__Data for analysis__
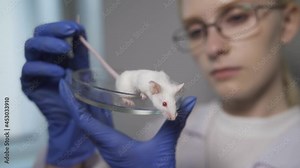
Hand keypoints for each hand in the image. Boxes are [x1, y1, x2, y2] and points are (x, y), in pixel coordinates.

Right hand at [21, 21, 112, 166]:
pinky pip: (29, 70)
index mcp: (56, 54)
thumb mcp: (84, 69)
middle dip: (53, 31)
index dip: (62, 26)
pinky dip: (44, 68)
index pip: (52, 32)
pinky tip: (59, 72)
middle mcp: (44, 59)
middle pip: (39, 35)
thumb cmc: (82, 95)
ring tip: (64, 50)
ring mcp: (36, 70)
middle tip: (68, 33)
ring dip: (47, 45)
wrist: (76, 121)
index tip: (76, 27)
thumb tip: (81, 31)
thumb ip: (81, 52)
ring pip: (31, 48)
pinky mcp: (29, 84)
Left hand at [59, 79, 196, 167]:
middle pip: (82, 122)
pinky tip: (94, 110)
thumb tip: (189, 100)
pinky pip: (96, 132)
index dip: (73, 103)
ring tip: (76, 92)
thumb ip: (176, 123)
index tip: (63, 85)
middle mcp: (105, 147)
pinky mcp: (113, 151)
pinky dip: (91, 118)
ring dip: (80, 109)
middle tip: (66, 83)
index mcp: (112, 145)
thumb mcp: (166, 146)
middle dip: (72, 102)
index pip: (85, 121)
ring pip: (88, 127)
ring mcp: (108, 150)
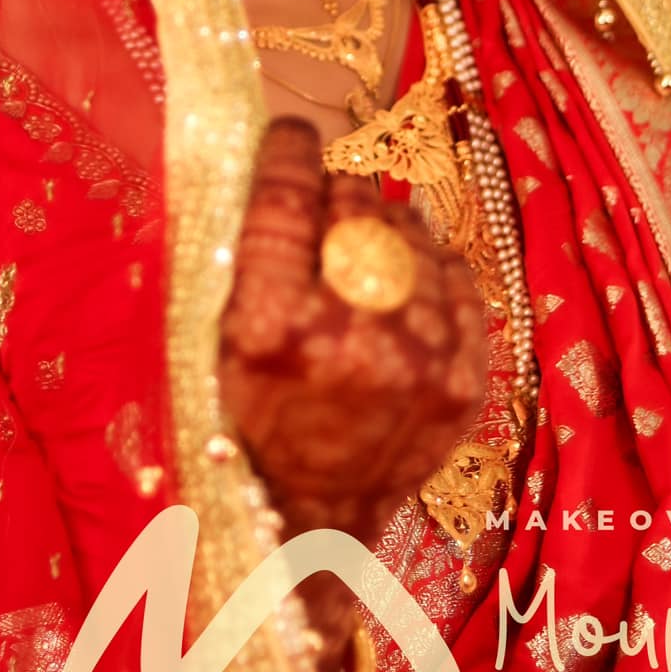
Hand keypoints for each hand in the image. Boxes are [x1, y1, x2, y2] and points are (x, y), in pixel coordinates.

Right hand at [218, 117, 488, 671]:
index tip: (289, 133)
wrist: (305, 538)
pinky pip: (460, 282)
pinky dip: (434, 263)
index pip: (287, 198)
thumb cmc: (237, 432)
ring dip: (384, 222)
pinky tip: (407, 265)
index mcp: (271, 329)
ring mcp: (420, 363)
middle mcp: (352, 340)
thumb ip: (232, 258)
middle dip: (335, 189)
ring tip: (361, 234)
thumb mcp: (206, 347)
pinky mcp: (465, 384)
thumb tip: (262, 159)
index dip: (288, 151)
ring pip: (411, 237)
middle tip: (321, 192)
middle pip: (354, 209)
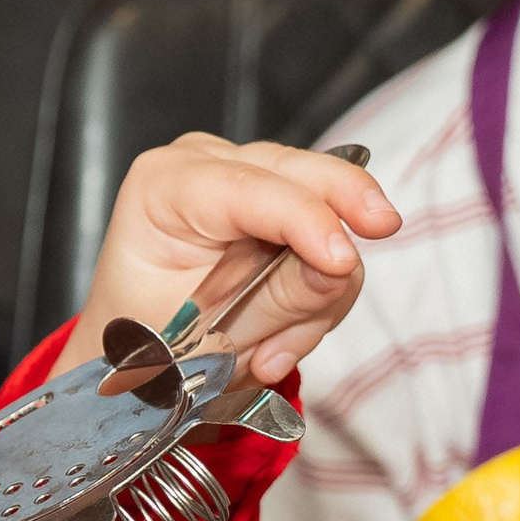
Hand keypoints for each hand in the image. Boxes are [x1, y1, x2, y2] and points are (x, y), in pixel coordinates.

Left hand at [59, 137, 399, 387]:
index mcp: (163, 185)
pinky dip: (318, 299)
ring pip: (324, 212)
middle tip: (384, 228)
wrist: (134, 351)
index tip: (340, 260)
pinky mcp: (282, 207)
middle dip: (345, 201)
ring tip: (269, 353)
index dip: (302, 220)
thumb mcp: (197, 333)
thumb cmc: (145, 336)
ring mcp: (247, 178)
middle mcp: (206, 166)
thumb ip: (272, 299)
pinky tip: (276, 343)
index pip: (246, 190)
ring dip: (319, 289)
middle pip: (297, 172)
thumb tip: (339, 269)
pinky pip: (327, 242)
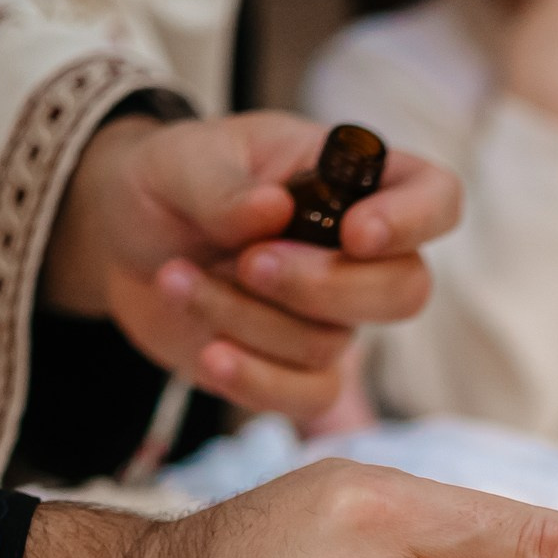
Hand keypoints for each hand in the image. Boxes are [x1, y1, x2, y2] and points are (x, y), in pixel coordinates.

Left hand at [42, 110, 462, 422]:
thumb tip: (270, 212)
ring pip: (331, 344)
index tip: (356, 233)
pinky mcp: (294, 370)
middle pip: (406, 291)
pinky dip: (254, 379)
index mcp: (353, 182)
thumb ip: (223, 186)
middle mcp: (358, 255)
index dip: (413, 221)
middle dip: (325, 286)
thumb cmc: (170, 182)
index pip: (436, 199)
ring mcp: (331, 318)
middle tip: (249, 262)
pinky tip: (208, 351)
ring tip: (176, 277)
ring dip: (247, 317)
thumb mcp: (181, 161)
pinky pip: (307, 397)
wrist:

__Directions for this task__
Filter the entries down to the lines that include the string "Left".

__Exercise output__
Left hand at [59, 79, 196, 167]:
Left hand at [59, 137, 399, 387]:
Left hand at [42, 110, 462, 422]:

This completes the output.